A l’échelle collective, les leviers d’actions sont multiples.
Pour prolonger la durée de vie des appareils, il faut lutter contre l’obsolescence logicielle. Le développement des services numériques sans considération de sobriété rendent rapidement obsolètes nos terminaux. En effet, les applications et logiciels, en devenant trop volumineuses et trop gourmandes en ressources informatiques pour fonctionner, saturent la mémoire des téléphones. Le fait de rendre une application incompatible avec les anciens modèles de téléphones ou systèmes d’exploitation accélère également le renouvellement des appareils.
Pour lutter contre la surproduction de terminaux, il est aussi possible d’encourager une économie de fonctionnalité. L’entreprise loue ses produits et prend en charge les réparations. Elle a ainsi tout intérêt à améliorer la durabilité de ses produits pour réduire les coûts de réparations à sa charge.

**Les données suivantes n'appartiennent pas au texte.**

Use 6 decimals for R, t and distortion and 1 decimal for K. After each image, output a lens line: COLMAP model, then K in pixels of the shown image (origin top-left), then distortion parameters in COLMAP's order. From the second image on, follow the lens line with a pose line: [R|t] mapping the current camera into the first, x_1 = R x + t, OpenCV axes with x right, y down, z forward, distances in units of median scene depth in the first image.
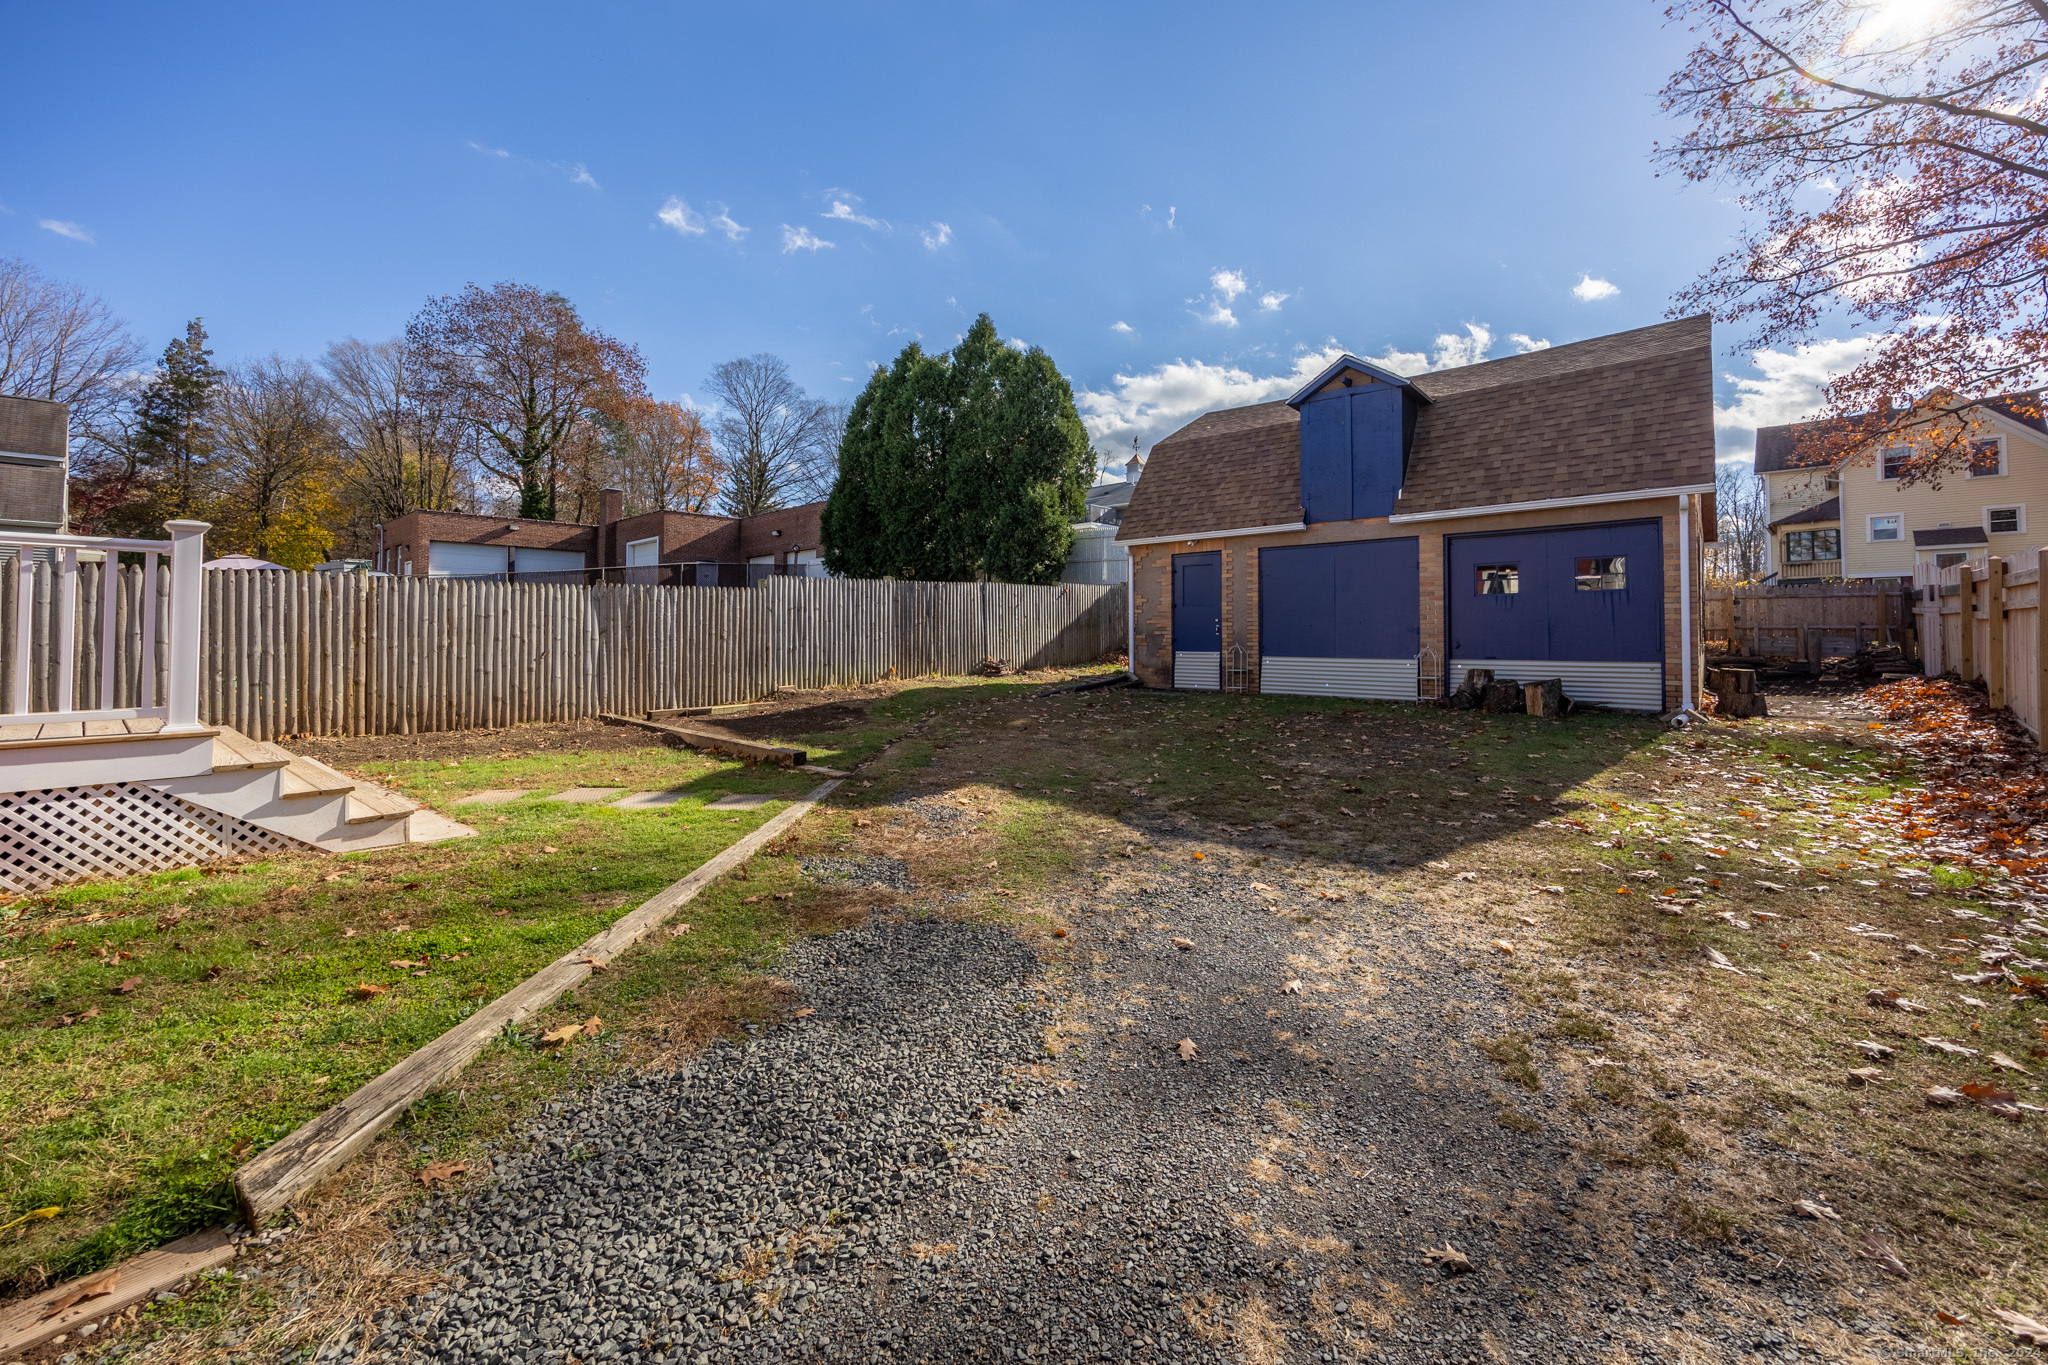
lens RADIAL K [[779.2, 0, 1022.7], [0, 779.2, 611.6], [0, 0, 1]] dist [-0.000774, 0.000026]
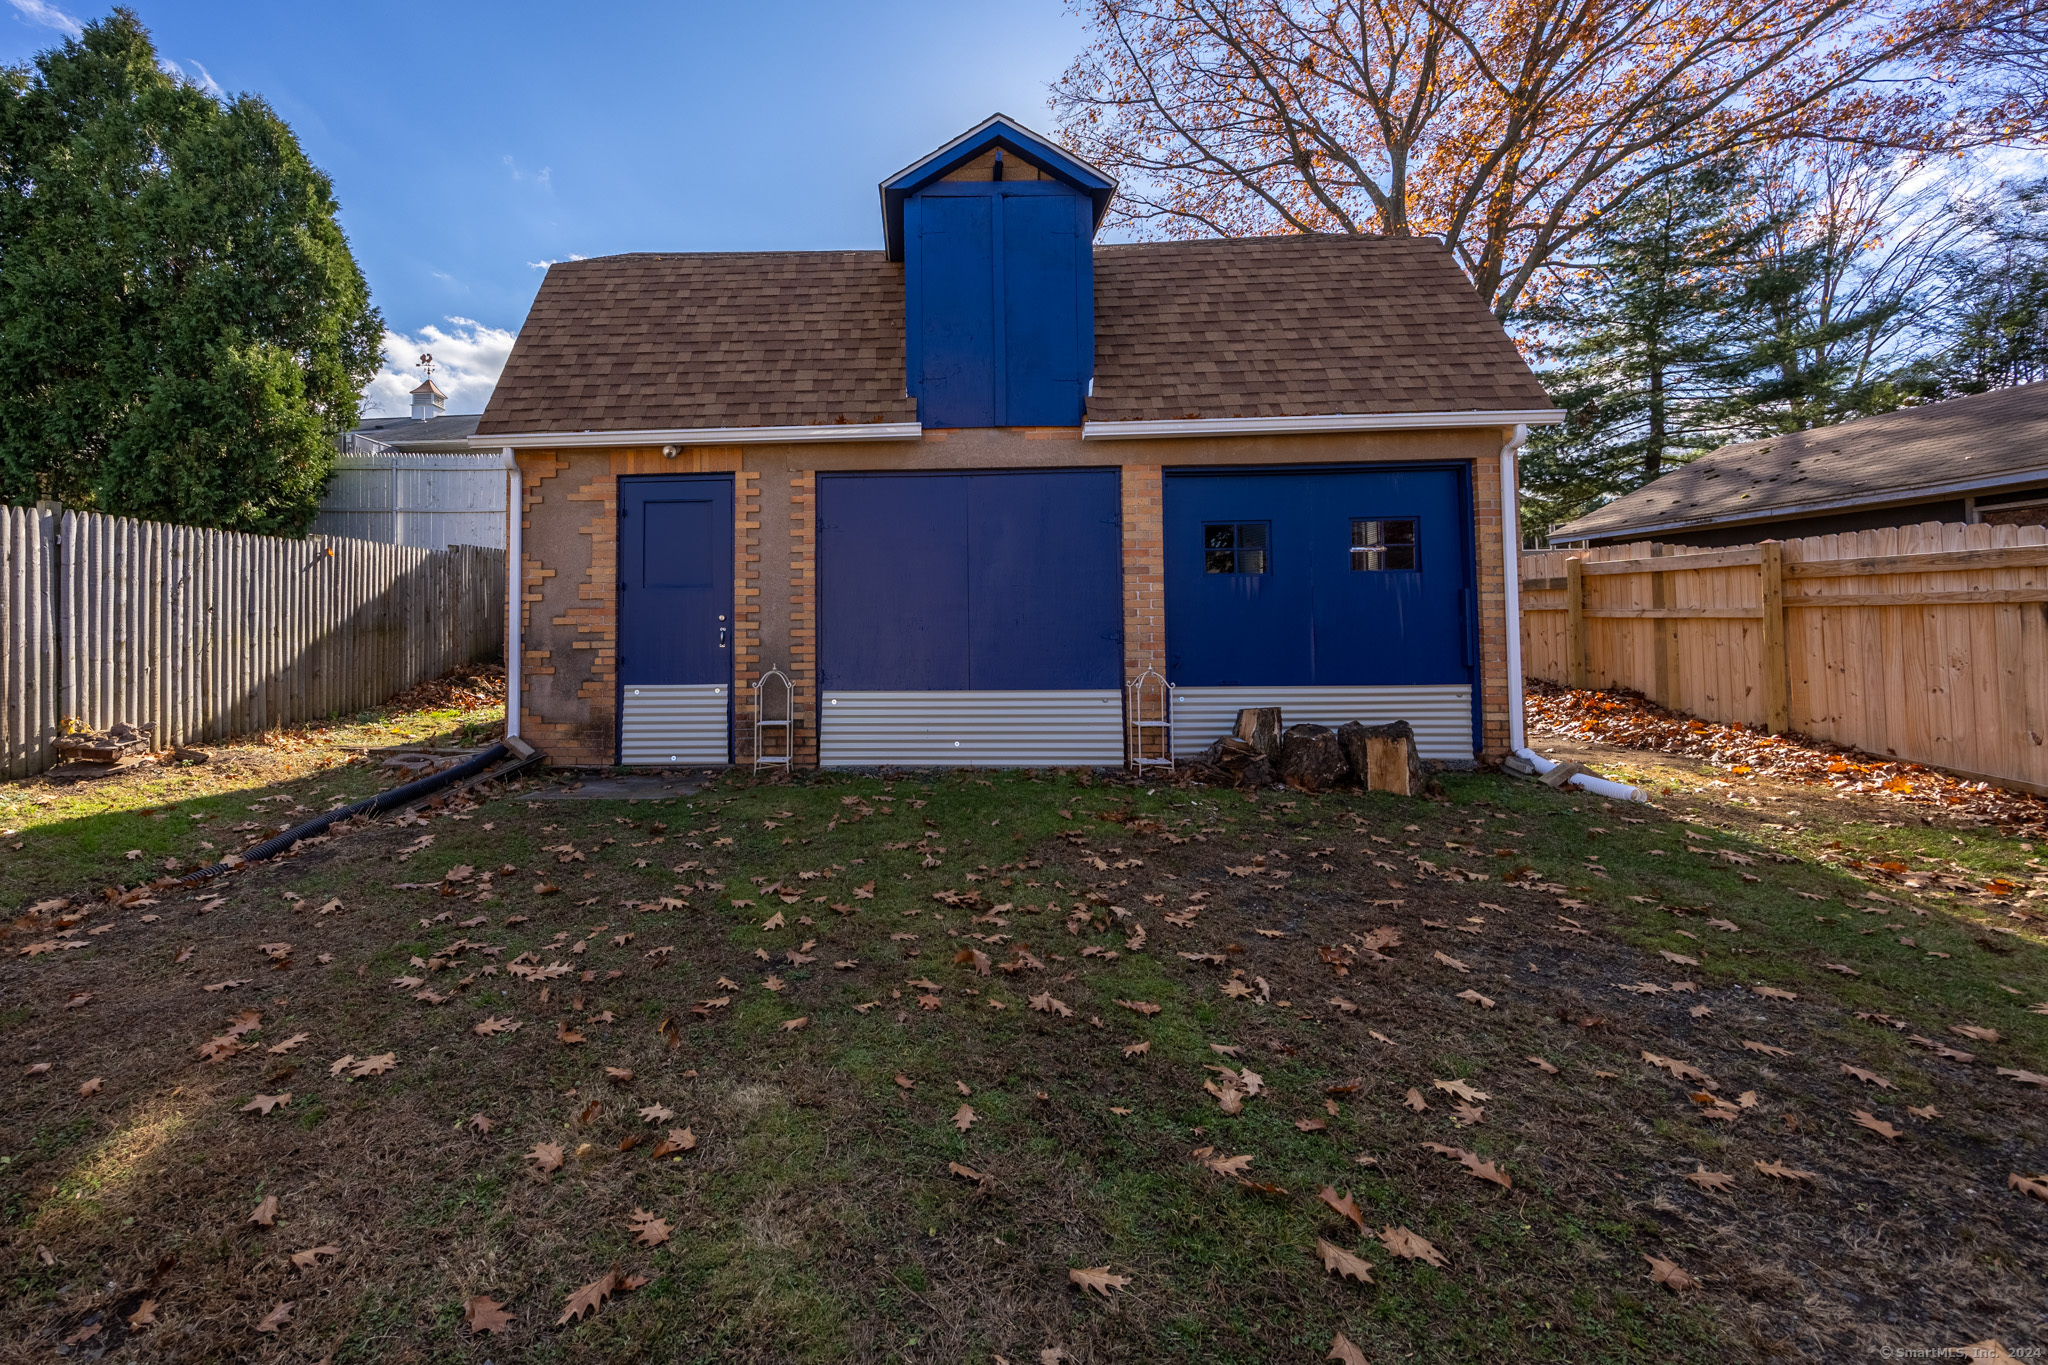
lens RADIAL K [[820.5, 0, 874.7], [0, 820.5, 599.5], [0, 0, 1]] dist [-0.002449, -0.000021]
pose [[0.779936, 0.018831, 0.625576, 0.007623], [-0.008810, 0.999779, -0.019111, 0.008208], [-0.625797, 0.009394, 0.779929, 0.523744]]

Enfin, adopter une écoconception des matériaux pour qu’ils soient fabriqués avec des matériaux à l’empreinte sociale et environnementale réduite est aussi une solution pour rendre le secteur du numérique soutenable et plus juste.

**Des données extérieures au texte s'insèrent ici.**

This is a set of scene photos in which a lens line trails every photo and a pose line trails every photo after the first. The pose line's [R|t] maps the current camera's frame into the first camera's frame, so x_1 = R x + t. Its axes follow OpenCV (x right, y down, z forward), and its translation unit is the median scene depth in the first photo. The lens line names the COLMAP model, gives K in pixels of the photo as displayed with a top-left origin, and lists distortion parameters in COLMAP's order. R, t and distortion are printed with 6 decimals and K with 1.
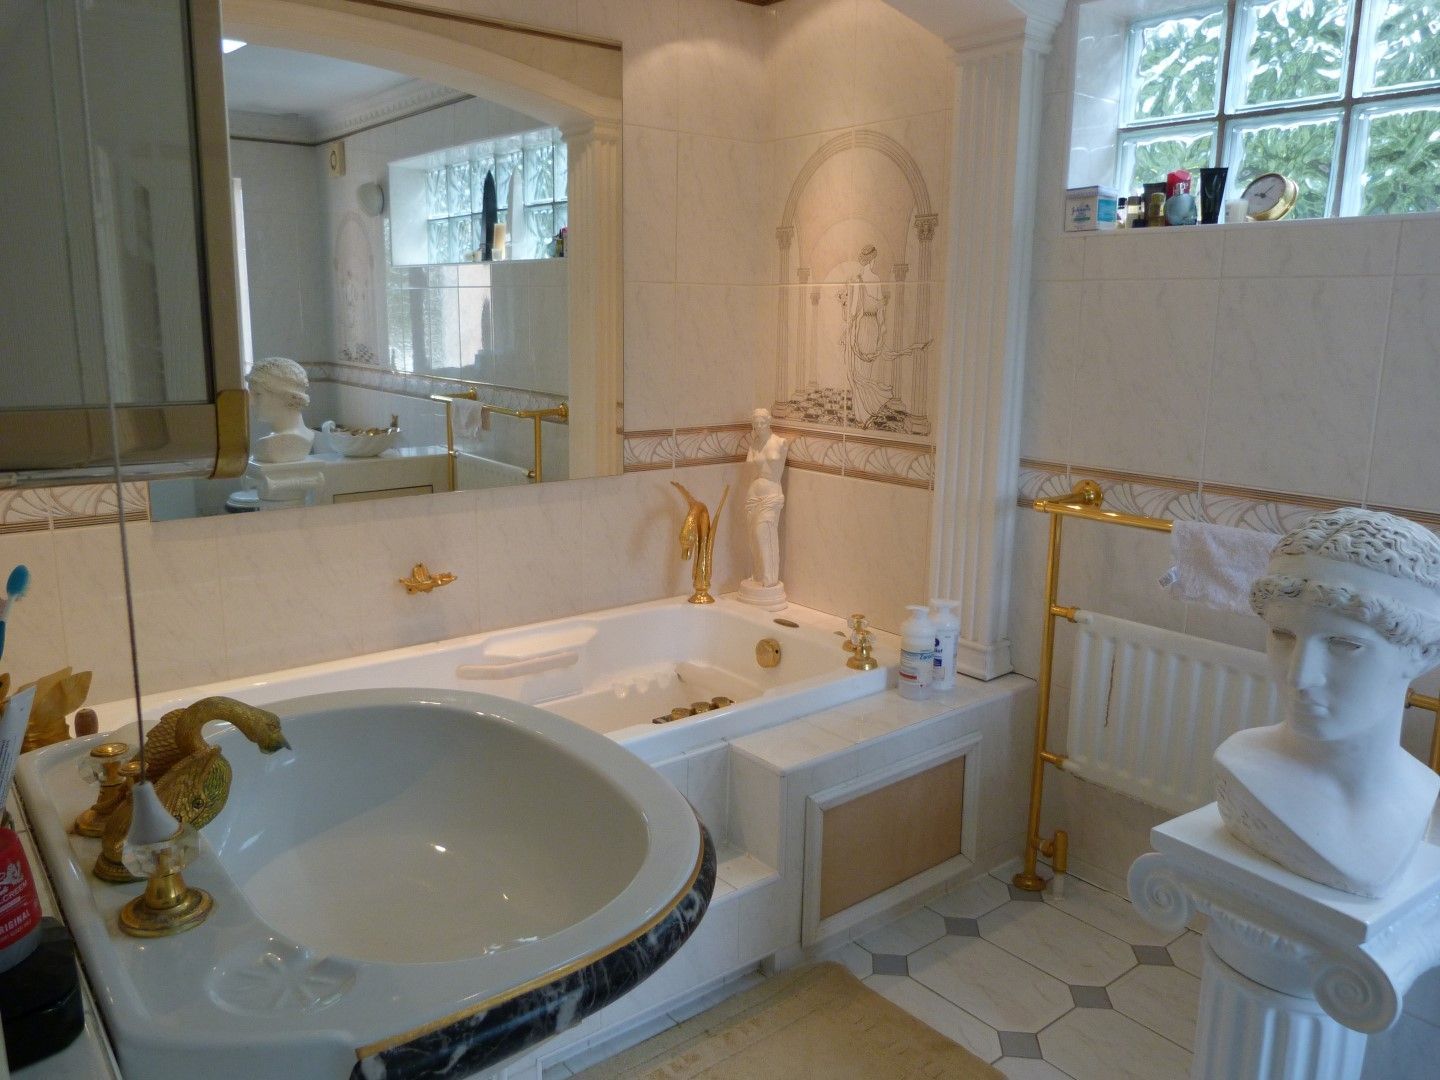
lens RADIAL K [[1079.4, 0, 720.2], [0, 1079.4, 536.0], [0, 0, 1]] dist [-0.049809, 0.034234]
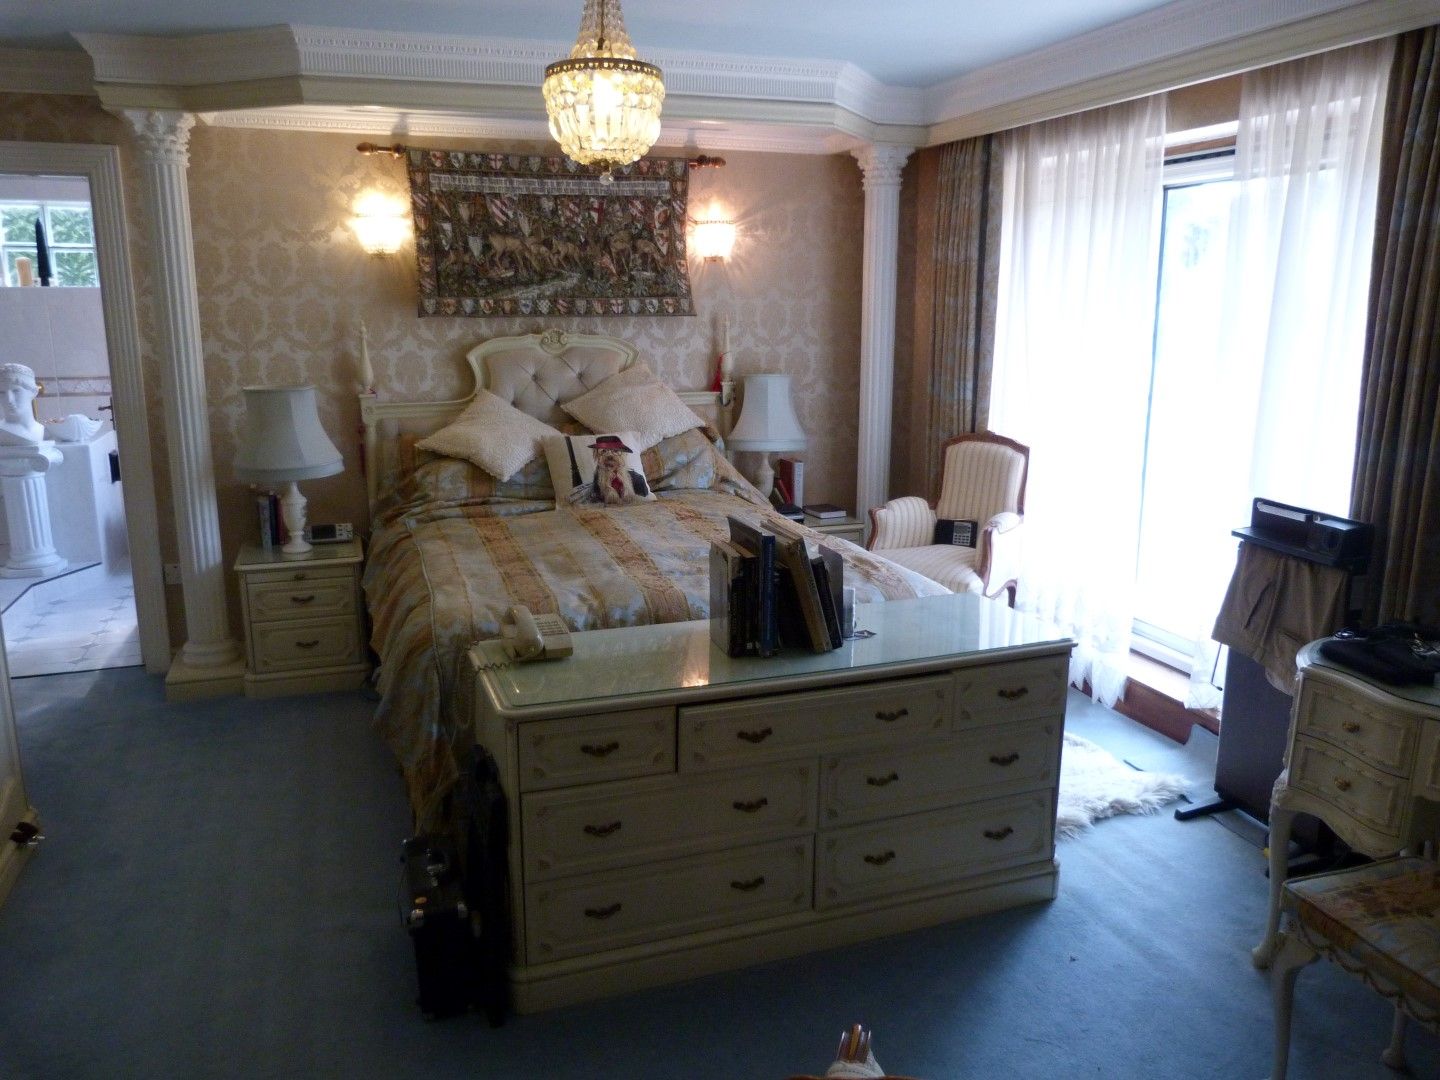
lens RADIAL K [[1079.4, 0, 720.0], [0, 1079.4, 538.7], [0, 0, 1]] dist [-0.049809, 0.034234]
pose [[0.354346, -0.210700, 0.911068, -2.645851], [0.185382, 0.970776, 0.152407, 0.576740], [-0.916555, 0.114891, 0.383051, -3.468318]]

La question est plus difficile lorsqu’il s’agit d’évaluer la balance entre les impacts positifs et négatifs d’une technologie censée permettre la réduction de l’empreinte environnemental d’une activité.

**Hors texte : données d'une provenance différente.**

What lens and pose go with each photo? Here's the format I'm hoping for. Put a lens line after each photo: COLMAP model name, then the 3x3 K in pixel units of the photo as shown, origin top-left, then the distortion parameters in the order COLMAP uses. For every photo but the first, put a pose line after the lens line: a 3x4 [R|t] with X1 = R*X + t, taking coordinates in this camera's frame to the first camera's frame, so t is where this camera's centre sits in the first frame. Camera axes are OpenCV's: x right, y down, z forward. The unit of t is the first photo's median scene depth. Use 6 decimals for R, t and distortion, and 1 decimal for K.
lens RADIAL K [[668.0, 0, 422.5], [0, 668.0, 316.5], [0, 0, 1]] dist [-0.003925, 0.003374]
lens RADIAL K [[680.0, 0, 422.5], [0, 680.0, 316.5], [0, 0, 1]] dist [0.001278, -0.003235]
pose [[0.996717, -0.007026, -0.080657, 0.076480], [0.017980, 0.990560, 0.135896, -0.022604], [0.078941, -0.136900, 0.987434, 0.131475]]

Un exemple serait l’usage de l’intelligence artificielle et de drones pour optimiser l’épandage d’engrais ou de pesticides dans les cultures.
Ces questions nécessitent une vision systémique qui prennent en compte un maximum de critères environnementaux et sociaux, pour évaluer sur le long terme les bienfaits ou les méfaits de la mise en place de telles technologies. Il est important d’avoir un questionnement sur l’innovation technologique dont le développement peut servir à maintenir un modèle de croissance incompatible avec les limites finies de notre Terre.
L’étude conjointe de l’ARCEP et de l’Ademe conclue :
“Pour atteindre l’objectif des accords de Paris en 2050, le numérique doit prendre la part qui lui incombe : un effort collectif impliquant toutes les parties prenantes est donc nécessaire”
En effet, il est difficile d’envisager une transition écologique et sociale du numérique sans l’utilisation d’appareils et de services numériques, notamment pour le partage de la connaissances et la recherche scientifique qui permettent de mieux comprendre les impacts environnementaux des activités humaines. Néanmoins, compte tenu de la place que le numérique va occuper, peu importe le scénario de transition choisi, il est nécessaire d’appliquer des mesures de sobriété et d’améliorer l’efficience des équipements pour réduire la demande énergétique du secteur et les impacts environnementaux et sociaux (émissions de GES, épuisement des ressources abiotiques et tensions sur les ressources en eau, toxicité et dégâts sur la biodiversité lors de l’extraction des matières premières, répartition inégales de l’accès au numérique dans le monde).
Les entreprises et les acteurs du numérique ont un rôle à jouer notamment sur la consommation énergétique (notamment d’électricité) des réseaux et des centres de données (les services numériques pendant la phase d’utilisation représentent 9,3 % de la consommation européenne d’électricité). Les scénarios mettant en avant la sobriété ont l’avantage d’éviter la poursuite d’une demande exponentielle en produits numérique dont l’impact croissant est un danger pour l’atteinte des objectifs climatiques.